Posts Tagged ‘slef-sufficiency’
Innovative residential concepts for elderly people

The quality and the quantity of residential and amusement services offered to elderly people is growing fast in northern European countries. This is due to an increased demand that follows medical progresses and consequently longer life expectation.
A few years ago, people over 60, did not have a lot of choices about how to go through this life phase: to find accommodation in the family; to stay independent when possible; in a retirement home; or in a nursing home if not self-sufficient. Today’s elderly people became a very interesting target for advertisement, for travels, for fashion and also for proposals of new and innovative residential concepts.
Elderly people are today more fit and independent than the ones of 10 or 20 years ago. If I think to my grandparents and compare them to my parents, that are today about the same age, I can see a big difference in physical and mental agility.
People at 60 or 70 years old, unlike the recent past, are still young and want to spend their life in as much a self-sufficient and independent way as possible so they can enjoy life. The availability of an efficient means of transport to reach cultural and sporting events is an important factor to keeping a good quality level of life.
In this article, I bring the experience of German speaking countries, about which I have a privileged point of observation for cultural reasons and with whom I entertain intense professional relations. Germany, Austria and Switzerland, in fact have always given a lot of attention to providing advanced and innovative public and private social services.
A recent opinion poll made in Germany, ordered by a bank, investor in the residential construction field, found that one German in every three would like to spend the third age with people his own age.
To fulfill the increasing demand from the newly elderly, many German public institutions offer service housing, This is the opportunity to rent or buy a small apartment in residential complexes furnished with shared environments which provide opportunity for performing indoor sport activities or social and cultural interactions. Elderly people can then live independently and take care of themselves, but when necessary they can get medical and nursing assistance.
Another solution that is having wide success at this moment in Germany, is shared housing (Wohngemeinschaft). In these apartments, elderly people live together with friends and relatives of the same age. The concept reminds, and maybe derives from student housing and represents for that reason an interesting analogy, almost a coming back to the youth years of the guests, now elderly.

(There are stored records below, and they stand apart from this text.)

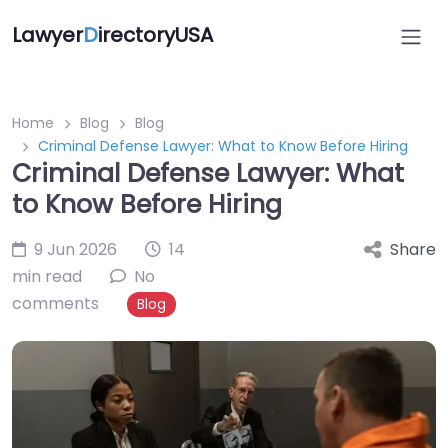
Lawyer
D
irectoryUSA
Home
Blog
Blog
Criminal Defense Lawyer: What to Know Before Hiring
Criminal Defense Lawyer: What
to Know Before Hiring
9 Jun 2026
14
Share
min read
No
comments
Blog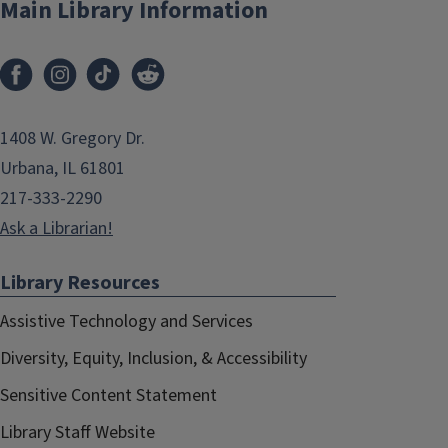
Main Library Information
1408 W. Gregory Dr.
Urbana, IL 61801
217-333-2290
Ask a Librarian!
Library Resources
Assistive Technology and Services
Diversity, Equity, Inclusion, & Accessibility
Sensitive Content Statement
Library Staff Website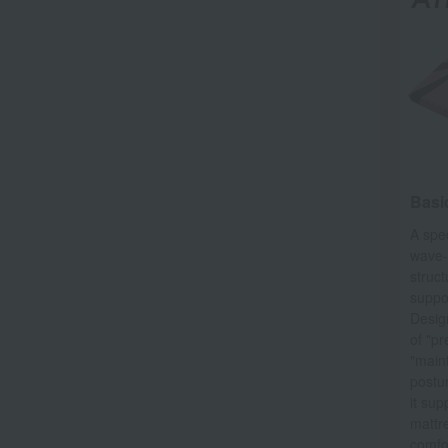
Basic
A spe
wave-
struct
suppor
Desig
of "pr
"main
postu
it sup
mattre
comfo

The apartments offer to each resident their own private space of which they are responsible, but also shared spaces like the community center, the terrace or the garden. Residents take care of each other, implementing a first level of supportive assistance.
Olga (Oldies leben gemeinsam aktiv – elderly people who live actively together) created in Nuremberg, has recently been awarded by the German State, for the high quality of life that they offer to the residents. Olga is a shared housing concept inhabited by 11 ladies between 58 and 63 years old. Each resident has the use of a private one room apartment and can use different shared environments. An interesting initiative of this community was the education training that the residents attended, to learn to keep themselves independent as long as possible, limiting or delaying to incur the expenses of professional help.
This new concept of cohabitation, allows the residents to keep their independence and autonomy but at the same time to have the social and economical advantages of cohabitation. Moreover, the active life of the resident increases the friendship circle and the number of people who interact with the elderly who can provide help in case of necessity.
There are of course also some weak points. In the case of needing professional help 24h a day, the residents in cohabitation have to sustain costs noticeably higher than the shared nursing assistance offered by a traditional retirement home.
Another critical point is finding suitable residential structures. Moreover, since this concept is moving in its first steps, it is not always easy to find another person interested in cohabitation especially in small villages.
Recent studies evidenced unequivocally that cohabitation projects for elderly people, increase appreciatively the quality of life and at the same time reduce or delay the needs of professional support and hospitalization.
The cohabitation residences allow the elderly to live with dignity and an abundance of life.
In order that this quality of life concept will be widely followed assistential authorities, investors, families of elderly people and elderly people themselves, must go through a path of self-critique, experimenting and cultural renewal, having the courage to embrace new creative and innovative initiatives.